### [WHAT THIS TASK INVOLVES]
Return, verbatim and in full, the records that follow, but not their pictures.

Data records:
#####
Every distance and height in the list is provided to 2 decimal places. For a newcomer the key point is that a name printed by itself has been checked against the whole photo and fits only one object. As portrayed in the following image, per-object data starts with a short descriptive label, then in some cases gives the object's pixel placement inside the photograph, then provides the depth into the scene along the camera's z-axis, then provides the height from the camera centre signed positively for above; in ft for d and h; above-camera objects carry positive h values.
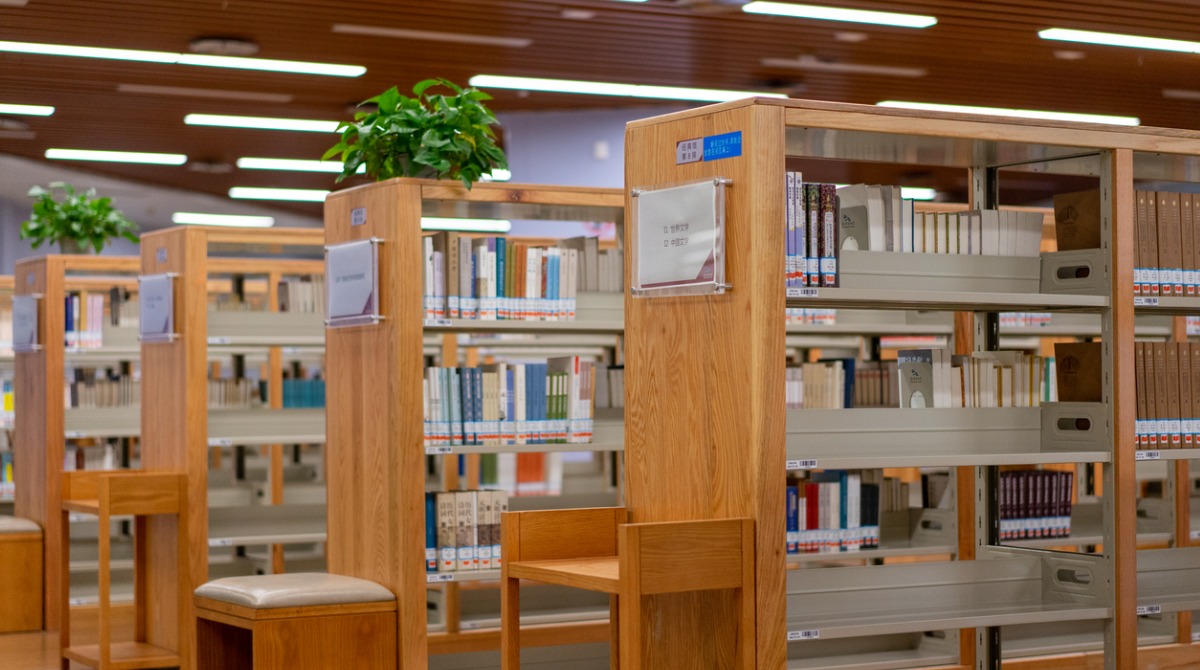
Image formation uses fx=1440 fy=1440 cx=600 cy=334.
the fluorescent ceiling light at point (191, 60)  28.37 +6.24
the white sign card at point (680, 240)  11.67 +0.98
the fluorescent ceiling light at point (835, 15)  26.16 +6.31
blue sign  11.69 +1.73
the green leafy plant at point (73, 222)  26.48 +2.61
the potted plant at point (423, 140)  16.70 +2.57
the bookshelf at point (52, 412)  24.22 -0.85
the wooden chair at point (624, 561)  10.79 -1.65
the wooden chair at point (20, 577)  24.32 -3.63
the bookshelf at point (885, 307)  11.53 -0.03
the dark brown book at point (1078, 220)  14.39 +1.36
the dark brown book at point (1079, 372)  14.32 -0.17
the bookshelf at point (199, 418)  20.06 -0.84
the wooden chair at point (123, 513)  19.06 -2.14
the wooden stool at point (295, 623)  15.02 -2.83
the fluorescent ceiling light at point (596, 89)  33.17 +6.35
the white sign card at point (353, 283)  16.51 +0.91
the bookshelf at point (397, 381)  16.31 -0.24
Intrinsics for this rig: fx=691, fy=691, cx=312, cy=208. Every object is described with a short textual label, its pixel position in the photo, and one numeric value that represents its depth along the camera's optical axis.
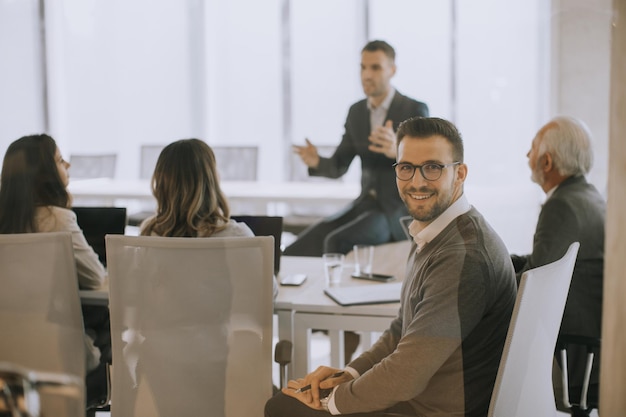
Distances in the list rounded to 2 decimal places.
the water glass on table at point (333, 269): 2.08
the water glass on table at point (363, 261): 2.16
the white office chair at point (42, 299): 1.71
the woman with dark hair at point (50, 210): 1.91
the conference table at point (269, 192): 3.10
#####
### [EXERCISE RESPONSE]
Every distance and height in the list is provided to 2 decimal places. For a newcomer the key point is that a name printed by itself has been checked against the whole photo and fits only one object. As portrayed in the following image, per-object data starts with a short descriptive label, then in some cases gives the object's pixel placement inside the photograph, then provides the depth into the scene along the camera's z-axis, then provides the height from the camera centre signed positively for above; in ft for d and h; above-camera objects carry positive h values.
Image formation uses fx=1440 fy=1440 cx=600 cy=334.
the fluorescent ceiling light at point (191, 60)  28.37 +6.24
the white sign card at point (680, 240)  11.67 +0.98
the fluorescent ceiling light at point (835, 15)  26.16 +6.31
blue sign  11.69 +1.73
the green leafy plant at point (73, 222)  26.48 +2.61
the potted plant at point (423, 140)  16.70 +2.57
the bookshelf at point (52, 412)  24.22 -0.85
the wooden chair at point (624, 561)  10.79 -1.65
the wooden chair at point (20, 577)  24.32 -3.63
the bookshelf at point (885, 307)  11.53 -0.03
the dark brown book at point (1078, 220)  14.39 +1.36
the dark brown book at point (1079, 372)  14.32 -0.17
the bookshelf at point (199, 418)  20.06 -0.84
the wooden chair at point (123, 513)  19.06 -2.14
the wooden stool at point (295, 623)  15.02 -2.83
the fluorescent ceiling light at point (596, 89)  33.17 +6.35
the white sign card at point (353, 283)  16.51 +0.91
the bookshelf at point (397, 381)  16.31 -0.24
Intrinsics for this rig: fx=691, fy=691, cx=312, cy=208. Every object is described with a short textual label, its pixel position in the photo, and one numeric value that represents its depth along the camera's optical axis.
Distances in the list rounded to 2 decimal places.
the water glass on table at point (333, 269): 2.08
the water glass on table at point (363, 261): 2.16
the white office chair at point (42, 299): 1.71
the woman with dark hair at point (50, 210): 1.91
the conference table at point (269, 192): 3.10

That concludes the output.